Massa dipindahkan sedikit demi sedikit ke dalam perkolator, ditambahkan
cairan penyari. Perkolator ditutup dibiarkan selama 24 jam, kemudian kran
dibuka dengan kecepatan 1 ml permenit, sehingga simplisia tetap terendam.
Filtrat dipindahkan ke dalam bejana, ditutup dan dibiarkan selama 2 hari pada
tempat terlindung dari cahaya.
c. Ekstraksi secara maserasi
Maserasi dilakukan dengan cara memasukkan 10 bagian simplisia
dengan derajat yang cocok ke dalam bejana, kemudian dituangi dengan
penyari 75 bagian, ditutup dan dibiarkan selama 5 hari, terlindung dari cahaya
sambil diaduk sekali-kali setiap hari lalu diperas dan ampasnya dimaserasi
kembali dengan cairan penyari. Penyarian diakhiri setelah pelarut tidak
berwarna lagi, lalu dipindahkan ke dalam bejana tertutup, dibiarkan pada
tempat yang tidak bercahaya, setelah dua hari lalu endapan dipisahkan.

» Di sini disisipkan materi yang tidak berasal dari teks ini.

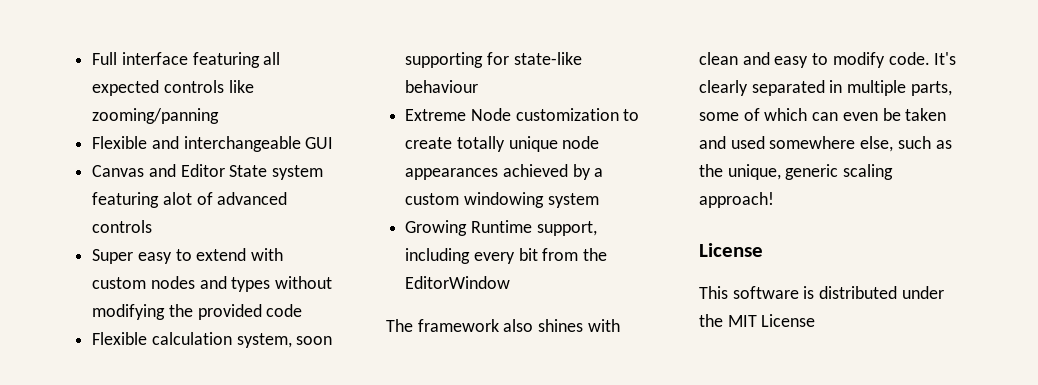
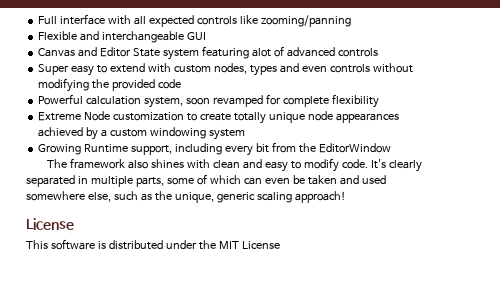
[192,52,260,68] featuring -> [108,15,132,25] with
[150,276,271,292] nodes and types -> [213,63,370,76] nodes, types and even controls
[92,332,148,345] Flexible -> [38,94,84,105] Powerful
[405,52,582,68] [405,80,479,93] supporting for state-like behaviour -> [212,94,379,108] revamped for complete flexibility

d. Ekstraksi secara refluks
Ekstraksi dengan cara ini pada dasarnya adalah ekstraksi
berkesinambungan. Bahan yang akan diekstraksi direndam dengan cairan
penyari dalam labu alas bulat yang dilengkapi dengan alat pendingin tegak,
lalu dipanaskan sampai mendidih. Cairan penyari akan menguap, uap
tersebut akan diembunkan dengan pendingin tegak dan akan kembali
menyari zat aktif dalam simplisia tersebut, demikian seterusnya. Ekstraksi
ini biasanya dilakukan 3 kali dan setiap kali diekstraksi selama 4 jam.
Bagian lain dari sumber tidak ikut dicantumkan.